I’d love to understand your use-case a little bit better. Currently, if you have only a single URI saved on an item, and it is http, no warning will pop up when you fill the login. It’s only when you have an https URI saved to an item and fill on http that the warning displays. How frequently do you have multiple URIs, some with and some without https, saved on an item?
Thanks @Micah_Edelblut for the clarification on the dual http/https URI trigger for this warning. That explains the behaviour perfectly, and the implementation makes sense.
Bit different to brainslug, but the use-case that was triggering this for me was a local network hosted service that was http-only (home assistant), which is being proxied by nginx to https. So I had the split URIs for the same login.

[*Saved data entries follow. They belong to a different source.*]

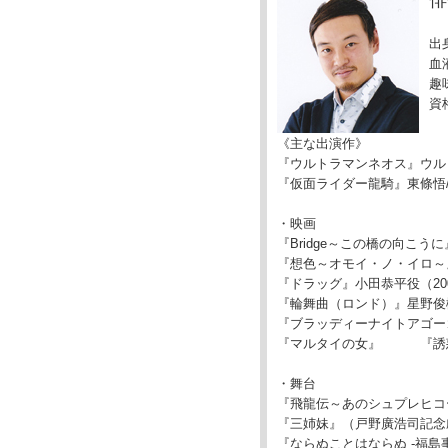
俳
出身
血
趣
資
《主な出演作》
『ウルトラマンネオス』ウルト
『仮面ライダー龍騎』東條悟/
・映画
『Bridge～この橋の向こう
『想色～オモイ・ノ・イロ～』
『ドラッグ』小田恭平役（20
『輪舞曲（ロンド）』星野俊樹
『ブラッディーナイトアゴ
『マルタイの女』 『
・舞台
『飛龍伝～あのシュプレヒコ
『三姉妹』（戸野廣浩司
『ならぬことはならぬ -福島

Interesting just had a look and indeed an https link had sneaked in the credential websites, i was convinced was only http that was a mistaken assumption on my part. On further investigation it does look like this happens fairly frequently in my projects having both http and https urls.
My usecases where this happens are:
Building on a web framework, where i end up having tons of instances of the same code base, varying branches/version/changes but talking to the same database, for running specific debugging scenarios and experiments. These tend to be local with http but it does happen that something needs to be tested/reproduced specifically using https resulting in mixing the protocols.
Website debugging, where the initial URL would be https if it was a staging/production/vpn environment but also gets a local http address when the database gets pulled locally for further testing.
I’m running into this issue as well and my use case as a web developer is that I DO have a single item/entry applicable to multiple sites, some http (but local) and some https (remote). All the http hosts in this case are of the format of hostname.loc, e.g. client1.loc, client2.loc, etc. I use dnsmasq to route all *.loc hostnames to 127.0.0.1, with apache virtual hosts for the different sites I have to work on. But since my local version of a site is just a copy of the remote version, it makes sense to have a single entry applicable to all the different hostnames, using the same credentials.
So, what I need is to be able to tell Bitwarden, “Don’t bug me about http for *.loc hostnames, no matter what”. Thanks!
I use one login entry (user/pass) on a variety of local dns, public dns, local ip methods to access the same self-hosted service.
This feature needs to have some sort of boolean “disable this warning” checkbox on a per login basis to sufficiently cover all possible scenarios. Simply disabling on a local ip band, or on some local DNS format won’t cover all possible cases.